Each line below from the line with "to store and/or" to the line with "mzdové náklady v akutních a" must be copied exactly, including those two, and no picture may appear in the copy.

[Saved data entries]
........

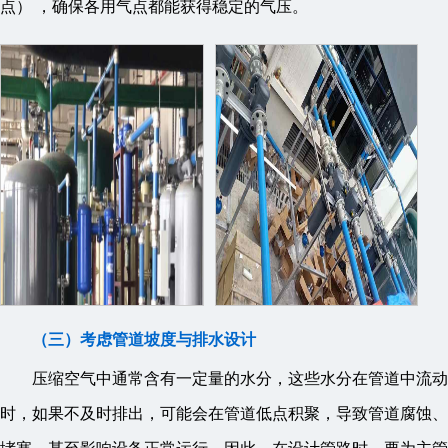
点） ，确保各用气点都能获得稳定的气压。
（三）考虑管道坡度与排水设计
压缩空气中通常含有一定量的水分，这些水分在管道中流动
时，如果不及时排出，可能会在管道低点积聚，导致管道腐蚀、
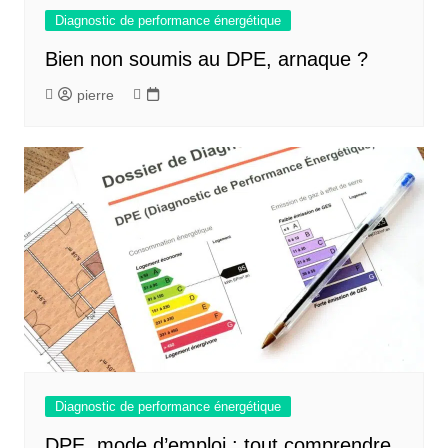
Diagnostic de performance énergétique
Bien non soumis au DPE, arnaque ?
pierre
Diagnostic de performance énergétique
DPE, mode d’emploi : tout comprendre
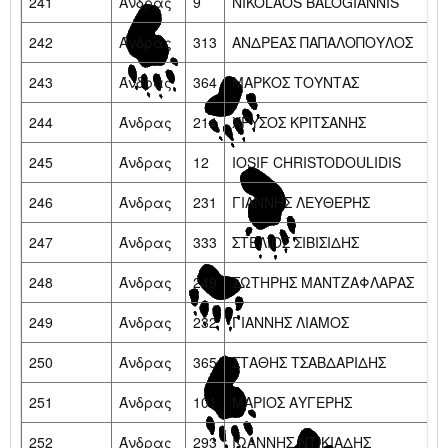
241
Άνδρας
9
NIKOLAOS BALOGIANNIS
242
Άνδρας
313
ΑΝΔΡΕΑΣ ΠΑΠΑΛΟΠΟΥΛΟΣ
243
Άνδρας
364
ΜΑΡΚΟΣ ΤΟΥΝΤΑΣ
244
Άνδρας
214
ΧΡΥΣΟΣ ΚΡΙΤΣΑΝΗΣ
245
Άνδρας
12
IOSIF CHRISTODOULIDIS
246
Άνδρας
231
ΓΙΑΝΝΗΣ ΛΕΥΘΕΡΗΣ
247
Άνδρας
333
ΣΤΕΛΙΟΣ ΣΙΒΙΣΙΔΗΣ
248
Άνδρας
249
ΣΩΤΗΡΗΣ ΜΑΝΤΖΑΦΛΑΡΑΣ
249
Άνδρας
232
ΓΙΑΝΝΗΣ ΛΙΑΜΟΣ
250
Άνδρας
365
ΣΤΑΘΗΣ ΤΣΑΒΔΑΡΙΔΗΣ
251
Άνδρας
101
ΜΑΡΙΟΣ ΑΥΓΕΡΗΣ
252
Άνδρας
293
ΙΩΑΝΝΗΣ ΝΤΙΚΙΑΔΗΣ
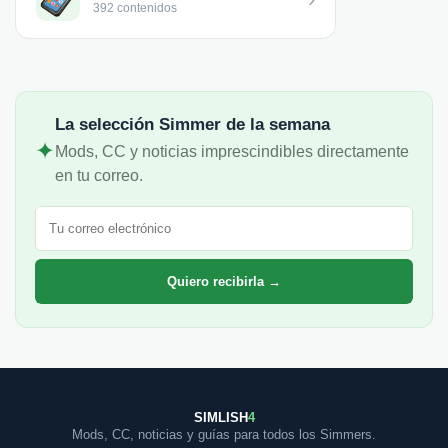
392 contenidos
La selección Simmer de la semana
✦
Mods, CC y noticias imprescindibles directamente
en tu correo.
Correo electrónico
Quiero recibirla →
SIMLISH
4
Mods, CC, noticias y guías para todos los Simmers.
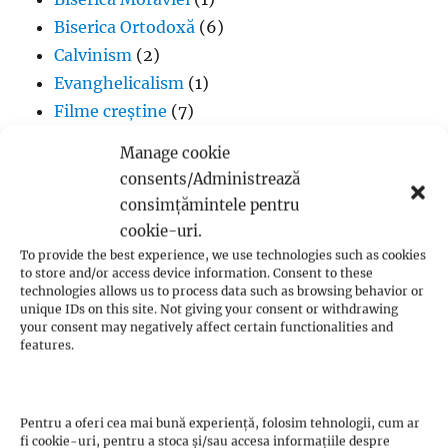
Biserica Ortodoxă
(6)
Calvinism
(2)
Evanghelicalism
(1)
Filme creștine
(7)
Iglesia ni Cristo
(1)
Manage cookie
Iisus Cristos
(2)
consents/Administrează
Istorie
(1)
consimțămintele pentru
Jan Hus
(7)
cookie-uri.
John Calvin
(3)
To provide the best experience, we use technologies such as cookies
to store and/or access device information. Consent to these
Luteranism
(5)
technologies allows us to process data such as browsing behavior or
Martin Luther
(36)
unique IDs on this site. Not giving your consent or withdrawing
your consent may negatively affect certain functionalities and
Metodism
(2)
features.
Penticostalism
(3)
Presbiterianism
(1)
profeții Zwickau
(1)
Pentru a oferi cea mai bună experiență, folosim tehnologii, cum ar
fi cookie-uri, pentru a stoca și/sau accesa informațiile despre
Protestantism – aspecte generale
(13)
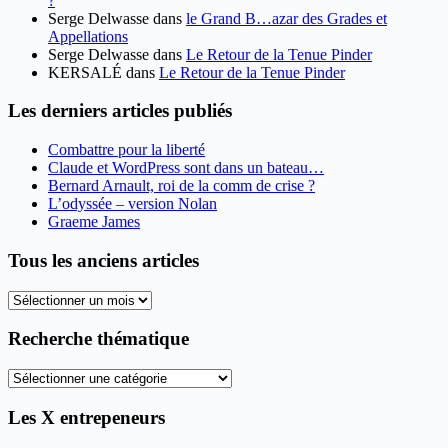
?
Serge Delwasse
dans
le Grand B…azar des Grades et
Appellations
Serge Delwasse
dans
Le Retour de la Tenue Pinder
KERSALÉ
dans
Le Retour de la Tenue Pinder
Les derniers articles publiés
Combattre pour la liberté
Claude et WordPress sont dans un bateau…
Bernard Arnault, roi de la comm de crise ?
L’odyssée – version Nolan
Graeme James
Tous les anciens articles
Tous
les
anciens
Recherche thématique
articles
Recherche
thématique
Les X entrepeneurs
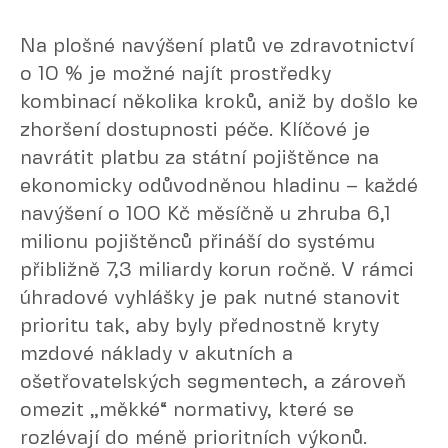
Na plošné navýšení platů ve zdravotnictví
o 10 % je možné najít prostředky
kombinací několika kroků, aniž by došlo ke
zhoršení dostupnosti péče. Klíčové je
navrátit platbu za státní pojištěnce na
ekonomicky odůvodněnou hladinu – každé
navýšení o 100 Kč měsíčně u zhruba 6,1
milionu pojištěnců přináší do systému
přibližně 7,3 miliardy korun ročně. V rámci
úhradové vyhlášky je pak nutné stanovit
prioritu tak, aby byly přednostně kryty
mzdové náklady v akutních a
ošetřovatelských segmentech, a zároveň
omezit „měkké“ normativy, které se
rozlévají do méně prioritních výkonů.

........

REPLY –
to store and/or access device information. Consent to these
Luteranism
(5)
technologies allows us to process data such as browsing behavior or
Martin Luther
(36)
unique IDs on this site. Not giving your consent or withdrawing
your consent may negatively affect certain functionalities and
Metodism
(2)
features.
Penticostalism
(3)
Presbiterianism
(1)
profeții Zwickau
(1)
Pentru a oferi cea mai bună experiență, folosim tehnologii, cum ar
fi cookie-uri, pentru a stoca și/sau accesa informațiile despre
Protestantism – aspecte generale
(13)
?
Serge Delwasse
dans
le Grand B…azar des Grades et
Appellations
Serge Delwasse
dans
Le Retour de la Tenue Pinder
KERSALÉ
dans
Le Retour de la Tenue Pinder
Les derniers articles publiés
Combattre pour la liberté
Claude et WordPress sont dans un bateau…
Bernard Arnault, roi de la comm de crise ?
L’odyssée – version Nolan
Graeme James
Tous les anciens articles
Tous
les
anciens
Recherche thématique
articles
Recherche
thématique
Les X entrepeneurs
Na plošné navýšení platů ve zdravotnictví
o 10 % je možné najít prostředky
kombinací několika kroků, aniž by došlo ke
zhoršení dostupnosti péče. Klíčové je
navrátit platbu za státní pojištěnce na
ekonomicky odůvodněnou hladinu – každé
navýšení o 100 Kč měsíčně u zhruba 6,1
milionu pojištěnců přináší do systému
přibližně 7,3 miliardy korun ročně. V rámci
úhradové vyhlášky je pak nutné stanovit
prioritu tak, aby byly přednostně kryty
mzdové náklady v akutních a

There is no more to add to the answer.